A Community Devoted to the Preservation and Practice of Celestial Navigation and Other Methods of Traditional Wayfinding
From: Frank Reed
Date: 2017 Jan 21, 20:54 -0800
The world is changing fast. You may be shocked to discover that the crew have regular, continuous Internet access even in the middle of the ocean. They might not, but they often do. I remember the first time I tried inflight Internet on a commercial airline flight back in May of 2012. It was quite amazing. Now it is completely normal on most any domestic flight. On your container ship, assuming that the crew have Internet access, which is a great value for crews in terms of staying in touch with family and the rest of the world and also providing entertainment and education, you as a passenger might have to pay some good money for it. Just yesterday on the radio, I heard a commercial for a Caribbean cruise, and one of the upgrades they offered was 24/7 WiFi in cabin. You just can't get away from it!

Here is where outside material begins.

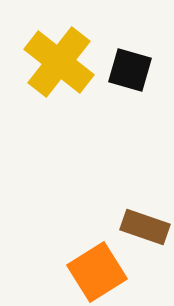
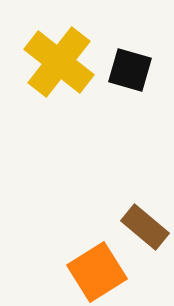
brown rectangle: rotated 21 degrees clockwise
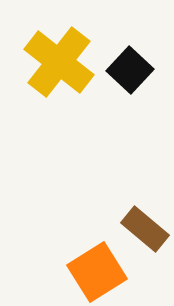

You should definitely bring a cheap smartphone. You can pick one up for as little as $30 if you shop around. Forget the phone aspect... It's a high-quality Internet access device, a GPS receiver, a pocket supercomputer capable of running any calculation you can imagine, and a magnetic compass, a starfinder, a camera, a movie player, and a reading tool capable of storing hundreds of books and reference works.
Oh and before someone says, "no way do they have Internet on container ships... I was aboard one last year and...", just remember that this sort of service for Internet connectivity even in the middle of the ocean is advancing at a stunning pace. It's enormously valuable to shipping companies and their crews. Even if they didn't have it six months ago, the odds that they will have it six months from now are high.